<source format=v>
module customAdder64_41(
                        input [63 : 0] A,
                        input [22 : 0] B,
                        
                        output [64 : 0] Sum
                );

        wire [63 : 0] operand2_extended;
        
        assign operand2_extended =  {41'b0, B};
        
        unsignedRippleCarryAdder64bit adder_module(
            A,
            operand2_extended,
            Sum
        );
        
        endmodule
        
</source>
§ §
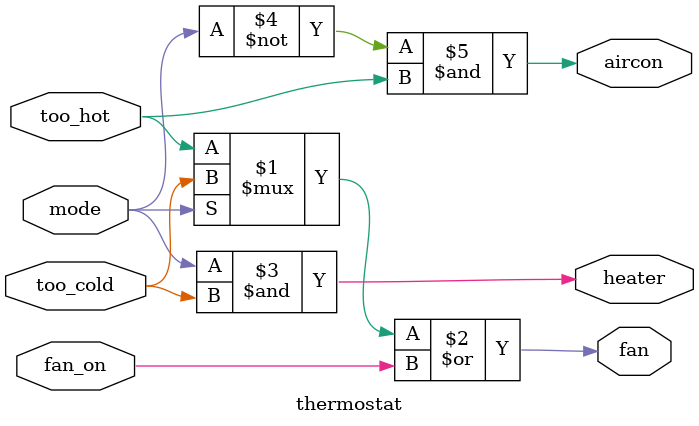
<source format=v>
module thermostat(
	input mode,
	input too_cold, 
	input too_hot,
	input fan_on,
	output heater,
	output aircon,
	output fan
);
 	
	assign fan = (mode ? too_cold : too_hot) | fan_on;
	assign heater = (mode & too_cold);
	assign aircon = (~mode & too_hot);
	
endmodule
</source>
§ §
• [Required work] Your answer should consist of the lines of the listing that contain "mode", copied as they stand.

• [Answer to this problem]
	input mode,
	assign fan = (mode ? too_cold : too_hot) | fan_on;
	assign heater = (mode & too_cold);
	assign aircon = (~mode & too_hot);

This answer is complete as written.